The esthetician is employed at a St. John's beauty salon and has not been able to clock hours since mid-March in light of the ongoing COVID-19 pandemic and public health measures that forced non-essential businesses to close.
While it looks like McLennon will soon be able to resume working as the province potentially moves toward relaxing some of those measures at Alert Level 3, she may find herself in a tight spot trying to accumulate enough hours to qualify for benefits needed to support her growing family.
Last spring, Samantha and her husband, Luke McLennon, welcomed to the world their first child, Mila, who recently turned one. The McLennons are now expecting a second child with a due date set for Oct. 6.
Samantha started maternity leave about four weeks before Mila's birth and received the final payment for her parental benefits last month. She started working again in February of this year, but only on a part-time basis, accumulating almost 50 hours by mid-March. In order to qualify for employment insurance maternity and parental benefits, Samantha needs to work a minimum of 600 hours within the previous year.
With salons in Newfoundland and Labrador expected to reopen within the next week, Samantha would need to hustle to reach the benchmark for qualifying. At 37.5 hours a week, she would hypothetically need to work approximately 15 weeks full-time. Complicating matters is the fact Samantha knows some of her regular clients are not ready to start coming back for appointments because of COVID-19 safety concerns. Samantha also knows her wage will be reduced when she goes back to work. Furthermore, the salon employs approximately 50 people, but there will be limitations on how many can work at once.
"The hairdressers, for example, it's only seven people allowed to work at a time," she said. "So, some of them are only getting two or three shifts a week. That's a big difference when you're used to working five days a week. Before I had Mila, I used to go in and work two or three 12-hour days a week to get my hours in, and I used to always work extra hours.

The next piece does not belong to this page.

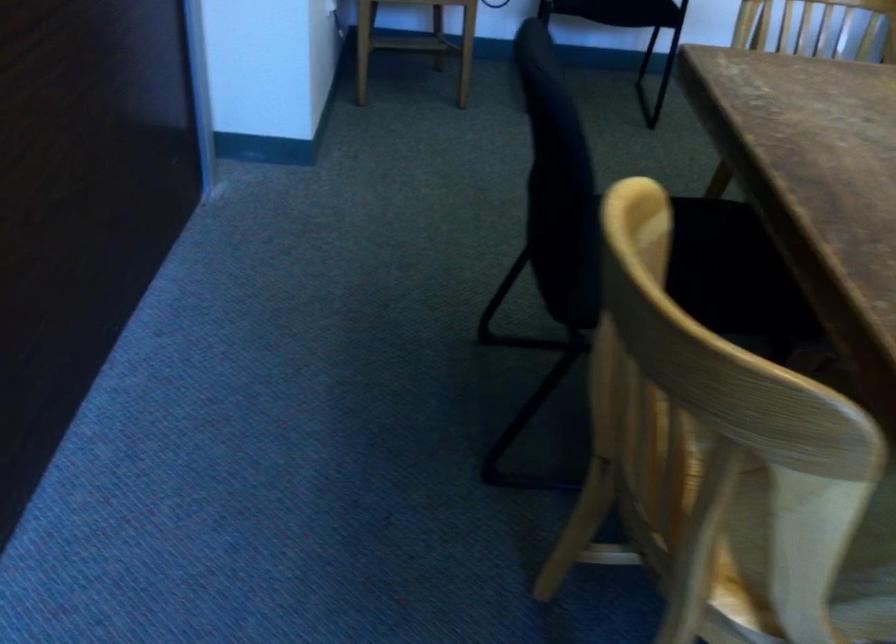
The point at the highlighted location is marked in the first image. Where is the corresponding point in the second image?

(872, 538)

There was never an issue with it. … (I'm) not saying that I'd go back and work all 12-hour shifts, but if I can't even work a normal eight-hour day, it's obviously going to affect my hours."

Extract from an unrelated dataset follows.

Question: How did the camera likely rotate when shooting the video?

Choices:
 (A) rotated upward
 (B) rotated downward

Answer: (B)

Knowing how uncertain the next few months are, Samantha doubts she can realistically expect to get enough hours of work in before her next child is born.

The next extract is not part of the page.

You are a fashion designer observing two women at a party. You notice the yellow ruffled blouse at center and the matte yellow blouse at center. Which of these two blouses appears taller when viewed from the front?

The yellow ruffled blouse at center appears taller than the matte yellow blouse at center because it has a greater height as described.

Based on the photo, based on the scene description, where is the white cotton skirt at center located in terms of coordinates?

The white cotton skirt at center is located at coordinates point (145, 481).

"Especially if anything was to happen, if we did have (a second wave) or our hours do get reduced."
Looking for answers
Samantha recently contacted Employment and Social Development Canada and the office of MP Seamus O'Regan. While she did not know their specific circumstances, Samantha told The Telegram she was aware of other pregnant women in the province worried about getting enough hours to qualify for the benefits. Samantha says the federal government must find a way to help pregnant women whose employment was affected by circumstances beyond their control. One option she suggests would be to temporarily lower the qualifying threshold for hours worked.
"It's just a crappy situation, with getting pregnant during COVID-19," she said.
If she cannot qualify for maternity benefits, Samantha says, she would have to consider going back to work and finding a family member who could help care for the children, because she expects it would be difficult to find child care for an infant. Another scenario would involve finding shifts that overlap with times when her husband will be home from work.
"You can't just sit home and take care of kids without any income at all," Samantha said.
In a statement released to The Telegram, an Employment and Social Development Canada spokeswoman wrote that the federal government is continuing to explore ways to help Canadians during a very uncertain period.
"We understand that workers who have been laid off and who are going on maternity or parental leave in a few months have questions with regards to their claims for maternity or parental benefits," the statement read.
The statement noted eligibility criteria, including hours of work needed to quality for EI maternity and parental benefits, remains unchanged. It said parents laid off before March 15 would receive regular EI benefits, and the maximum number of weeks a person can claim regular EI benefits and maternity and standard parental benefits is 50 weeks, or longer for those who choose extended parental benefits at a lower rate.
Parents who lose a job and are EI eligible after March 15 would receive the Canada Emergency Response Benefit (CERB) for a maximum of 16 weeks and transition to EI maternity and parental benefits when eligible. Weeks for which they collect CERB will not affect the number of weeks of maternity and parental benefits they may receive, according to the statement.